__ASSIGNMENT__: Copy everything in the records exactly; the pictures stay out.

__DATA__:

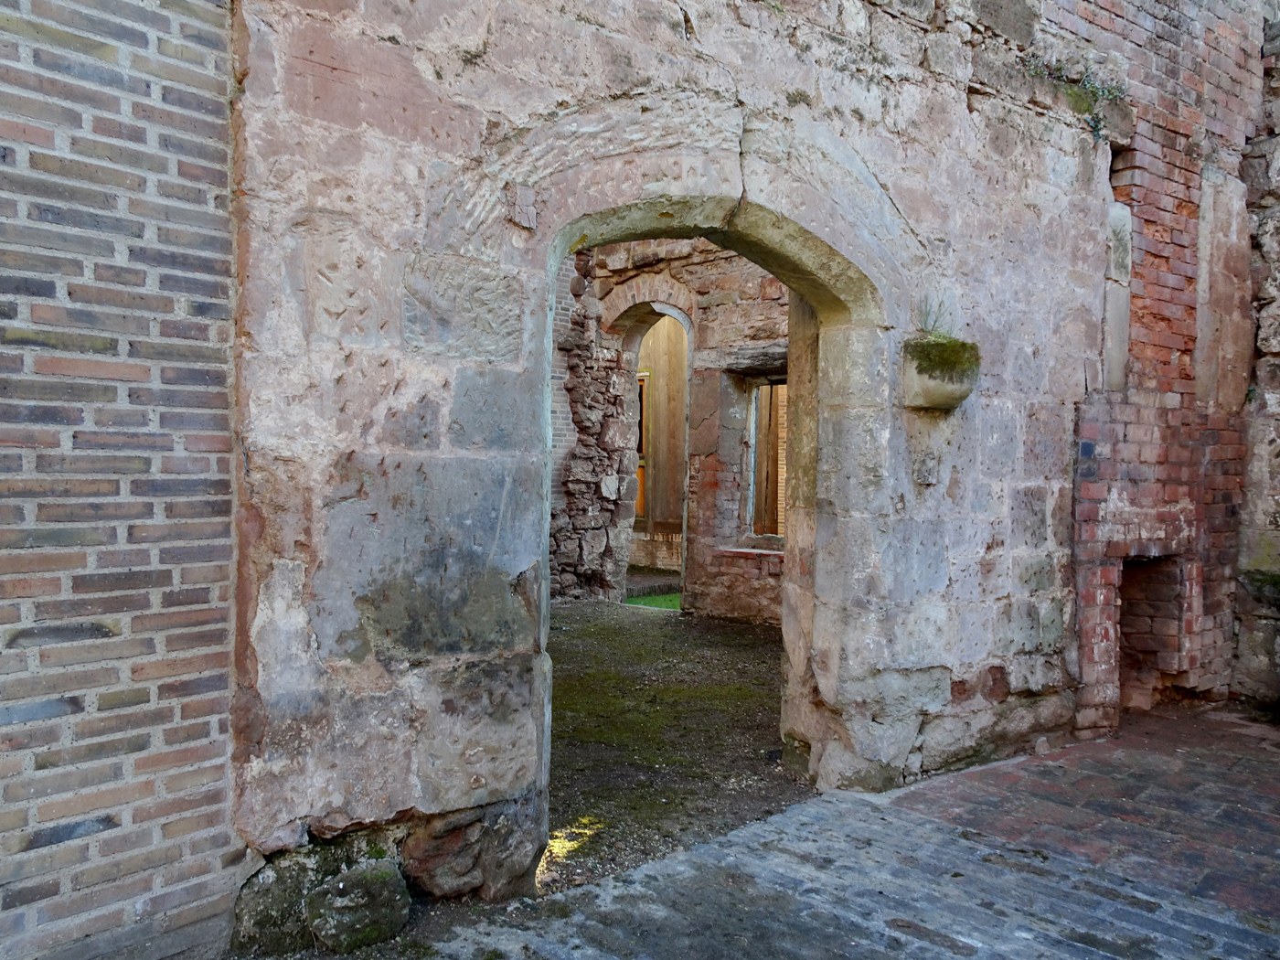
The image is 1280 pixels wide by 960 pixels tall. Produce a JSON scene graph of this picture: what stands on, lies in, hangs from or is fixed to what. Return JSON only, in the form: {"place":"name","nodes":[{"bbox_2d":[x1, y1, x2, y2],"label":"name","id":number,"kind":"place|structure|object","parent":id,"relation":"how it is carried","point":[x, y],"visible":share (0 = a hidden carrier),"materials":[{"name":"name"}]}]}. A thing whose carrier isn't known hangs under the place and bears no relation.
{"place":"outdoors","nodes":[
{"label":"outdoors","id":0,"kind":"place"},
{"bbox_2d":[0,0,246,959],"label":"brick wall","id":1,"kind":"structure","parent":0,"point":[202,498],"materials":[{"name":"brown brick"}]},
{"bbox_2d":[228,842,343,956],"label":"rock","id":2,"kind":"object","parent":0,"point":[274,896],"visible":0.67,"materials":[{"name":"grey stone"}]},
{"bbox_2d":[623,591,682,611],"label":"grass patch","id":3,"kind":"structure","parent":0,"point":[661,598],"materials":[{"name":"green plant"}]},
{"bbox_2d":[632,313,687,568],"label":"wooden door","id":4,"kind":"structure","parent":0,"point":[658,407],"materials":[{"name":"brown wood"}]},
{"bbox_2d":[634,372,649,521],"label":"window","id":5,"kind":"structure","parent":4,"relation":"in","point":[642,461],"materials":[{"name":"brown wood"}]},
{"bbox_2d":[556,235,786,618],"label":"brick wall","id":6,"kind":"structure","parent":0,"point":[756,598],"materials":[{"name":"brick"}]},
{"bbox_2d":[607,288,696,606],"label":"archway","id":7,"kind":"object","parent":6,"relation":"in","point":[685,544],"visible":0.54,"materials":[{"name":"stone"}]},
{"bbox_2d":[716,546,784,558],"label":"window sill","id":8,"kind":"structure","parent":6,"relation":"attached to","point":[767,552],"materials":[{"name":"stone"}]},
{"bbox_2d":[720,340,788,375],"label":"lintel","id":9,"kind":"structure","parent":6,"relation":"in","point":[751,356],"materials":[{"name":"grey wood"}]},
{"bbox_2d":[744,374,786,540],"label":"window","id":10,"kind":"structure","parent":6,"relation":"in","point":[751,501],"materials":[{"name":"brown wood"}]},
{"bbox_2d":[539,600,807,895],"label":"courtyard ground","id":11,"kind":"structure","parent":0,"point":[743,633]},
{"bbox_2d":[213,0,1232,917],"label":"stone wall","id":12,"kind":"structure","parent":0,"point":[984,544],"materials":[{"name":"beige stone"}]},
{"bbox_2d":[524,169,890,809],"label":"stone archway","id":13,"kind":"object","parent":12,"relation":"in","point":[547,480],"visible":0.71,"materials":[{"name":"stone"}]},
{"bbox_2d":[901,335,980,412],"label":"stone corbel","id":14,"kind":"object","parent":12,"relation":"attached to","point":[942,399],"visible":0.91,"materials":[{"name":"stone"}]},
{"bbox_2d":[917,294,953,337],"label":"plant","id":15,"kind":"object","parent":14,"relation":"in","point":[936,318],"visible":0.67,"materials":[{"name":"green plant"}]},
{"bbox_2d":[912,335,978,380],"label":"moss","id":16,"kind":"object","parent":14,"relation":"on","point":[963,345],"visible":0.5,"materials":[{"name":"green plant"}]},
{"bbox_2d":[1022,54,1130,138],"label":"plant","id":17,"kind":"object","parent":12,"relation":"attached to","point":[1090,84],"visible":0.57,"materials":[{"name":"green plant"}]},
{"bbox_2d":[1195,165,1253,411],"label":"stone slab","id":18,"kind":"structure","parent":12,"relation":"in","point":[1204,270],"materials":[{"name":"brown stone"}]},
{"bbox_2d":[323,704,1279,959],"label":"brick pavement","id":19,"kind":"structure","parent":0,"point":[1243,932],"materials":[{"name":"grey brick"}]},
{"bbox_2d":[304,861,412,950],"label":"rock","id":20,"kind":"object","parent":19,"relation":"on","point":[326,899],"visible":0.97,"materials":[{"name":"grey stone"}]},
{"bbox_2d":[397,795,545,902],"label":"rock","id":21,"kind":"object","parent":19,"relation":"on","point":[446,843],"visible":0.77,"materials":[{"name":"brown stone"}]},
{"bbox_2d":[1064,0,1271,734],"label":"brick wall","id":22,"kind":"structure","parent":0,"point":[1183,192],"materials":[{"name":"red brick"}]},
{"bbox_2d":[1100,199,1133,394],"label":"stone slab","id":23,"kind":"structure","parent":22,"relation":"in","point":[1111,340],"materials":[{"name":"grey stone"}]},
{"bbox_2d":[1116,552,1189,709],"label":"wall niche","id":24,"kind":"object","parent":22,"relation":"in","point":[1136,606],"visible":0.53,"materials":[{"name":"brick"}]},
{"bbox_2d":[1232,12,1279,712],"label":"side wall","id":25,"kind":"structure","parent":0,"point":[1275,240],"materials":[{"name":"grey stone"}]}
]}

__ANSWER SECTION__:
The image is 1280 pixels wide by 960 pixels tall. Produce a JSON scene graph of this picture: what stands on, lies in, hangs from or is fixed to what. Return JSON only, in the form: {"place":"name","nodes":[{"bbox_2d":[x1, y1, x2, y2],"label":"name","id":number,"kind":"place|structure|object","parent":id,"relation":"how it is carried","point":[x, y],"visible":share (0 = a hidden carrier),"materials":[{"name":"name"}]}]}. A thing whose carrier isn't known hangs under the place and bears no relation.
{"place":"outdoors","nodes":[
{"label":"outdoors","id":0,"kind":"place"},
{"bbox_2d":[0,0,246,959],"label":"brick wall","id":1,"kind":"structure","parent":0,"point":[202,498],"materials":[{"name":"brown brick"}]},
{"bbox_2d":[228,842,343,956],"label":"rock","id":2,"kind":"object","parent":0,"point":[274,896],"visible":0.67,"materials":[{"name":"grey stone"}]},
{"bbox_2d":[623,591,682,611],"label":"grass patch","id":3,"kind":"structure","parent":0,"point":[661,598],"materials":[{"name":"green plant"}]},
{"bbox_2d":[632,313,687,568],"label":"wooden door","id":4,"kind":"structure","parent":0,"point":[658,407],"materials":[{"name":"brown wood"}]},
{"bbox_2d":[634,372,649,521],"label":"window","id":5,"kind":"structure","parent":4,"relation":"in","point":[642,461],"materials":[{"name":"brown wood"}]},
{"bbox_2d":[556,235,786,618],"label":"brick wall","id":6,"kind":"structure","parent":0,"point":[756,598],"materials":[{"name":"brick"}]},
{"bbox_2d":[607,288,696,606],"label":"archway","id":7,"kind":"object","parent":6,"relation":"in","point":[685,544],"visible":0.54,"materials":[{"name":"stone"}]},
{"bbox_2d":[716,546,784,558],"label":"window sill","id":8,"kind":"structure","parent":6,"relation":"attached to","point":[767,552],"materials":[{"name":"stone"}]},
{"bbox_2d":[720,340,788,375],"label":"lintel","id":9,"kind":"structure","parent":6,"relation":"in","point":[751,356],"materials":[{"name":"grey wood"}]},
{"bbox_2d":[744,374,786,540],"label":"window","id":10,"kind":"structure","parent":6,"relation":"in","point":[751,501],"materials":[{"name":"brown wood"}]},
{"bbox_2d":[539,600,807,895],"label":"courtyard ground","id":11,"kind":"structure","parent":0,"point":[743,633]},
{"bbox_2d":[213,0,1232,917],"label":"stone wall","id":12,"kind":"structure","parent":0,"point":[984,544],"materials":[{"name":"beige stone"}]},
{"bbox_2d":[524,169,890,809],"label":"stone archway","id":13,"kind":"object","parent":12,"relation":"in","point":[547,480],"visible":0.71,"materials":[{"name":"stone"}]},
{"bbox_2d":[901,335,980,412],"label":"stone corbel","id":14,"kind":"object","parent":12,"relation":"attached to","point":[942,399],"visible":0.91,"materials":[{"name":"stone"}]},
{"bbox_2d":[917,294,953,337],"label":"plant","id":15,"kind":"object","parent":14,"relation":"in","point":[936,318],"visible":0.67,"materials":[{"name":"green plant"}]},
{"bbox_2d":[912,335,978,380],"label":"moss","id":16,"kind":"object","parent":14,"relation":"on","point":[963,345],"visible":0.5,"materials":[{"name":"green plant"}]},
{"bbox_2d":[1022,54,1130,138],"label":"plant","id":17,"kind":"object","parent":12,"relation":"attached to","point":[1090,84],"visible":0.57,"materials":[{"name":"green plant"}]},
{"bbox_2d":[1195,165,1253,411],"label":"stone slab","id":18,"kind":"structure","parent":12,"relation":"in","point":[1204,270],"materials":[{"name":"brown stone"}]},
{"bbox_2d":[323,704,1279,959],"label":"brick pavement","id":19,"kind":"structure","parent":0,"point":[1243,932],"materials":[{"name":"grey brick"}]},
{"bbox_2d":[304,861,412,950],"label":"rock","id":20,"kind":"object","parent":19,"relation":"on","point":[326,899],"visible":0.97,"materials":[{"name":"grey stone"}]},
{"bbox_2d":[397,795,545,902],"label":"rock","id":21,"kind":"object","parent":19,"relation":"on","point":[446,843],"visible":0.77,"materials":[{"name":"brown stone"}]},
{"bbox_2d":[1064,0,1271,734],"label":"brick wall","id":22,"kind":"structure","parent":0,"point":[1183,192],"materials":[{"name":"red brick"}]},
{"bbox_2d":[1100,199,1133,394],"label":"stone slab","id":23,"kind":"structure","parent":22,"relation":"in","point":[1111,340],"materials":[{"name":"grey stone"}]},
{"bbox_2d":[1116,552,1189,709],"label":"wall niche","id":24,"kind":"object","parent":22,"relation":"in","point":[1136,606],"visible":0.53,"materials":[{"name":"brick"}]},
{"bbox_2d":[1232,12,1279,712],"label":"side wall","id":25,"kind":"structure","parent":0,"point":[1275,240],"materials":[{"name":"grey stone"}]}
]}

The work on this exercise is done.